WHAT TO DO: Each line of the data below between the one containing "美容院 美容室 ヘアサロン" and the one containing "alegria. Obrigada por", both included, is to be repeated exactly. Please omit pictures.

+===+

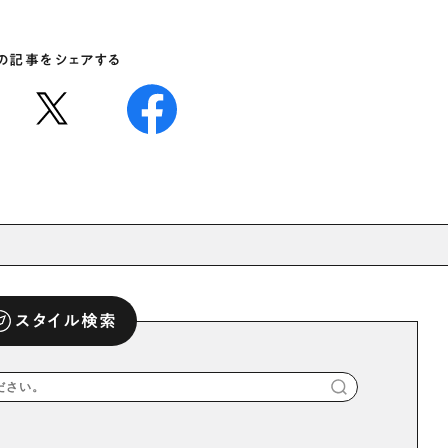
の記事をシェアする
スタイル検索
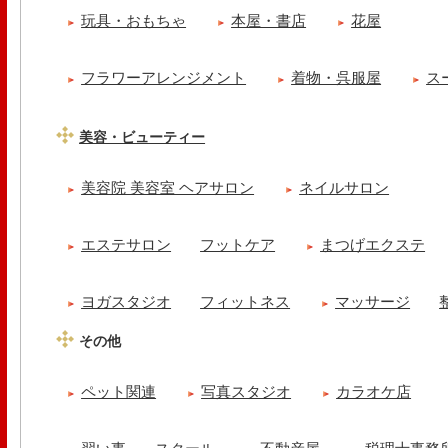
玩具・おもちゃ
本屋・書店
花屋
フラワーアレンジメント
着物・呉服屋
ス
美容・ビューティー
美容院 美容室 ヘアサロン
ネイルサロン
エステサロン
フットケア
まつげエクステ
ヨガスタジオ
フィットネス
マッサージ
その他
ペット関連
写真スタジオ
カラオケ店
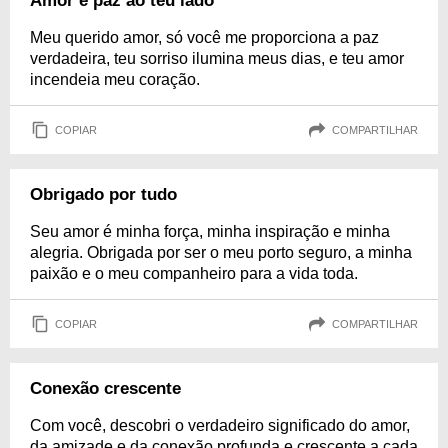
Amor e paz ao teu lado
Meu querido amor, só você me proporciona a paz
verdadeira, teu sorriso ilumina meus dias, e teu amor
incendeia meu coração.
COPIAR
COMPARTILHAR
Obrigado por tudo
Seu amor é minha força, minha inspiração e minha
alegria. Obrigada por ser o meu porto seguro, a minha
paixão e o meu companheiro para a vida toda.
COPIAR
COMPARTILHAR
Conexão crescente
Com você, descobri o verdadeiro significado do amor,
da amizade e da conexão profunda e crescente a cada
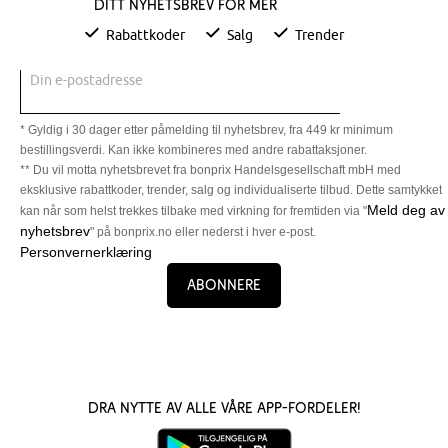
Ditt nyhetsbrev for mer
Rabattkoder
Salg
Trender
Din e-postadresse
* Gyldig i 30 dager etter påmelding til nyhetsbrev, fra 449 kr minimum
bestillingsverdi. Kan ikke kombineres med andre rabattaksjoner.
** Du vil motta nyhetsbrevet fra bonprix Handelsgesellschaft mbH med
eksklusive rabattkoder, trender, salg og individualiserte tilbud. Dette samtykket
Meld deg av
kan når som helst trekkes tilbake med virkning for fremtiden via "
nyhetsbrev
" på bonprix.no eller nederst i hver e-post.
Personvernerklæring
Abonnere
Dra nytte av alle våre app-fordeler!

+===+

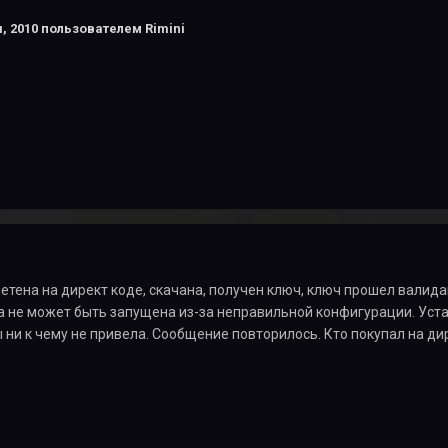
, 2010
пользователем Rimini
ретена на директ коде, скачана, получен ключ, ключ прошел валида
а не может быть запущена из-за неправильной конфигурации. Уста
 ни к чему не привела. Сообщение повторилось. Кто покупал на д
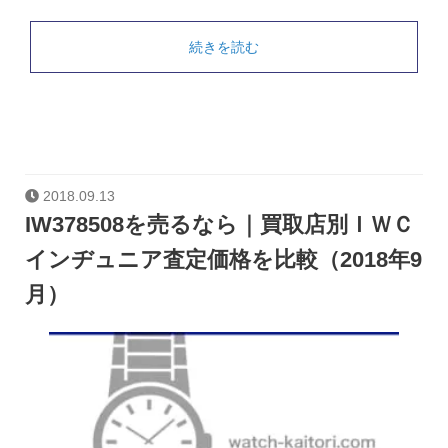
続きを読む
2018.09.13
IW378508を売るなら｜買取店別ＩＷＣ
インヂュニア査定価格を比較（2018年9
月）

+===+

REPLY TO THE TASK:
美容院 美容室 ヘアサロン
ネイルサロン
エステサロン
フットケア
まつげエクステ
ヨガスタジオ
フィットネス
マッサージ
その他
ペット関連
写真スタジオ
カラオケ店
Amor e paz ao teu lado
Meu querido amor, só você me proporciona a paz
verdadeira, teu sorriso ilumina meus dias, e teu amor
incendeia meu coração.
COPIAR
COMPARTILHAR
Obrigado por tudo
Seu amor é minha força, minha inspiração e minha
alegria. Obrigada por ser o meu porto seguro, a minha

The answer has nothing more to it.